» **Given instruction**
Which of the lines below contain the word "regions"? List each of them in full.

» **Supplied information**
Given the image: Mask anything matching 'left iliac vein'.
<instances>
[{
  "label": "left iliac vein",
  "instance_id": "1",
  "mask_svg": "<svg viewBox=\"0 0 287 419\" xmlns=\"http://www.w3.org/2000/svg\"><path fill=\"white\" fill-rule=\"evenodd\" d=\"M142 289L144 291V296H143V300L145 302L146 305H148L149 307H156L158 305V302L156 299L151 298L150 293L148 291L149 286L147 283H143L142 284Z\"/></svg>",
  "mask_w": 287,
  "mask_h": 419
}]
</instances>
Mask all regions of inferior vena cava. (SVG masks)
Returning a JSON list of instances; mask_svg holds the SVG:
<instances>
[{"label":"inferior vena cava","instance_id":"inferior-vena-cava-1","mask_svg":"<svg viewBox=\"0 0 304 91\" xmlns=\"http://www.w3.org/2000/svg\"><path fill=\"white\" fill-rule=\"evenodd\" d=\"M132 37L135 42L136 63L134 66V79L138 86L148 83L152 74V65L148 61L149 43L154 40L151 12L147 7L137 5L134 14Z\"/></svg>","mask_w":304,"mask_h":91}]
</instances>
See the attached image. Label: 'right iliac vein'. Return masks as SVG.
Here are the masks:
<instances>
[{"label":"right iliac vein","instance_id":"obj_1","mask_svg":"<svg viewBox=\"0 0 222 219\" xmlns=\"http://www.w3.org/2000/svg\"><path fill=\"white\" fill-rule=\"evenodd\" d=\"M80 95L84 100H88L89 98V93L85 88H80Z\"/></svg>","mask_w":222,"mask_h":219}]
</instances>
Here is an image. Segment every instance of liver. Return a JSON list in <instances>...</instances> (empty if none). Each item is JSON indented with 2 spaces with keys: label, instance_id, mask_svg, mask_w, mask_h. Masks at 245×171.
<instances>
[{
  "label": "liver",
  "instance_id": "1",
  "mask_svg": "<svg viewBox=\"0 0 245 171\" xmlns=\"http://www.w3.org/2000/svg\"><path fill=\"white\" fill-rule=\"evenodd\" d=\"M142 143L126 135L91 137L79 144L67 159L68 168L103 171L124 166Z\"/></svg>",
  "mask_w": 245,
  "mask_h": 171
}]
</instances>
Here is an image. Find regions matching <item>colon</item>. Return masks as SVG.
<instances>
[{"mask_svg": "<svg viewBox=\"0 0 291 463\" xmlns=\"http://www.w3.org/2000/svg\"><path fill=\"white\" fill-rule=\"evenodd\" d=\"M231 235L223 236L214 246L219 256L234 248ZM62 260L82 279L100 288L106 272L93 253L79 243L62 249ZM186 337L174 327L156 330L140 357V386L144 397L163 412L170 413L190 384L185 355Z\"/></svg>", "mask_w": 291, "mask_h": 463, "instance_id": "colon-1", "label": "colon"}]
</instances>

» **The answer**
Mask all regions of inferior vena cava. (SVG masks)
Here is an image. Find regions matching <item>colon</item>. Return masks as SVG.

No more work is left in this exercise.